The one-page menu is succinct, in three categories of small plates, salads and entrees. Specials of the day are chalked onto a board in the foyer and recited by the friendly waitstaff. (Bob Dennison with 21 years and Daniel Wade with 20 have admirable tenure on the floor.)
The bar offers a full cocktail program – old-school and contemporary craft – and the lengthy and sophisticated wine list by the glass and bottle draws deeply from California and Oregon vineyards, but France, Spain and Italy are also represented.
The lobster piccata is a signature dish – playing dual roles as a starter and entrée. It marries the sweet tail of the luxury crustacean with a luscious lemon beurre blanc; a sprinkle of fried capers add a bit of piquant crunch.
Figel raises the bar on a rib starter, lamb rather than pork; the tender-to-the-bone quartet lays atop and under a syrupy blueberry-soy sauce, a locally sourced pivot from pomegranate when that Middle Eastern supply chain was disrupted.
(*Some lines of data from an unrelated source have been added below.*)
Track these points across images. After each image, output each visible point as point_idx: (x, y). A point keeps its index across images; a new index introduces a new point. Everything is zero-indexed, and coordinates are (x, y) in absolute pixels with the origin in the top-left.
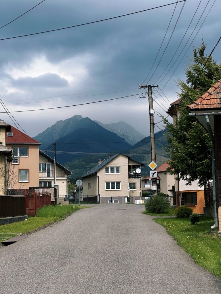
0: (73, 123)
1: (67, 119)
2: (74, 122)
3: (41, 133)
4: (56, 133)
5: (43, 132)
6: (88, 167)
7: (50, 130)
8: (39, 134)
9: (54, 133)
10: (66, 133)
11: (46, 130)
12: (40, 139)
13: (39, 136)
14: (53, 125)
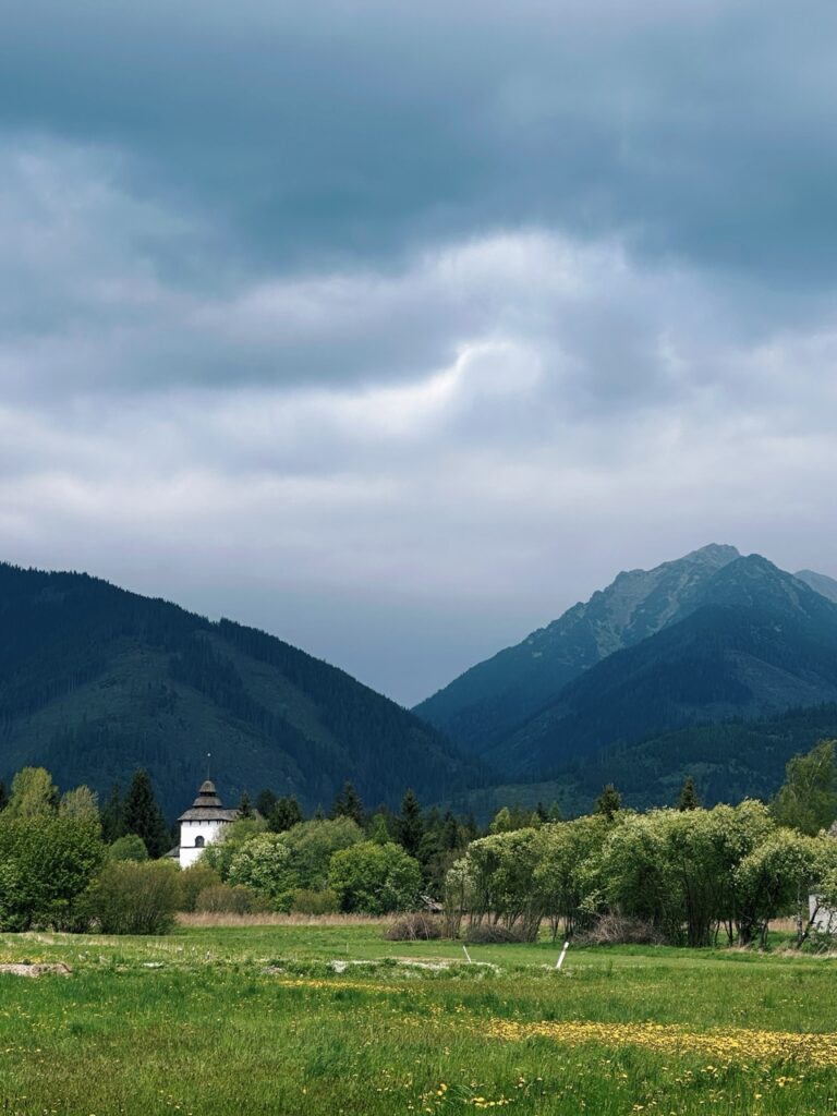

The kitchen regularly changes at least one of three salads to take advantage of seasonal harvest, but the Caesar and classic wedge are always good choices. The latter perches two little cups of baby iceberg lettuce as crispy bowls for the creamy, tangy house-made blue cheese dressing.
Matching the lake-front verandah tables in desirability and demand is the North Carolina trout. Server Wade doesn’t hesitate for a milli-second when asked what the most popular entrée is, and Figel confirms it. “People expect trout in this area, and we’re not going to disappoint them,” he says with a laugh. “We have been sourcing it from Carolina Mountain Trout for 40 years.” The butterflied whole fish is served with a traditional lemon butter or sweeter pecan praline.
Marta and Alan Figel traveled extensively, including to Thailand, and the spicy Thai coconut shrimp with coconut curry and black sticky rice was a result of that travel and remains a menu staple. Another favorite is a father-son collaboration – pan seared scallops on angel hair pasta with ginger-scallion sauce.
Andrew Figel likes to include at least one fresh fish special for the kitchen to play with; on a recent evening it was a plump and perfectly cooked filet of panko crusted grouper with wilted greens and Indonesian acar pickle made in house.
As autumn rolls into the mountains, Figel says diners can expect more braised dishes like short ribs and chef Brandi Peters’ Persian-style lamb shanks. Pastry chef (and former owner of Frog & Owl) Jerri Fifer creates the dessert menu.
On The Verandah serves its last meal of 2022 on December 31, after which the restaurant will close for a couple of months of refreshing and refurbishing. Similarly, Figel usually takes his staff on a trip to the West Coast wine country, and he intends to spend some time in Spain. “It’s a great wine and food destination, so I’ll bring some of that back to Verandah.”